:: Problem ::
Your output should be an exact copy of the records, with no pictures in it.

:: Material for this exercise ::
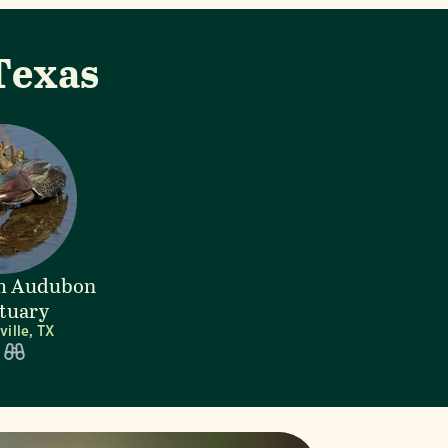
Texas
lm Audubon
tuary
ille, TX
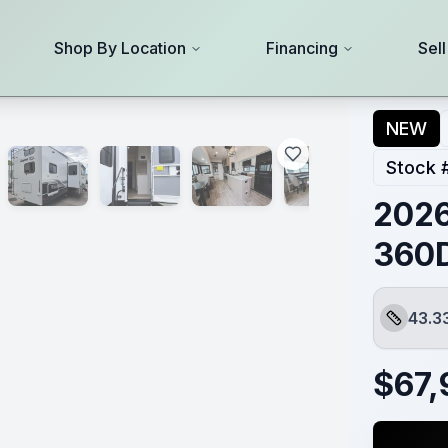
Shop By Location
Financing
Sel
NEW
Stock 
2026
360
43.3
Length
$
67,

:: Reply to the exercise ::
Texas
lm Audubon
tuary
ille, TX
Shop By Location
Financing
Sel
NEW
Stock 
2026
360
43.3
Length
$
67,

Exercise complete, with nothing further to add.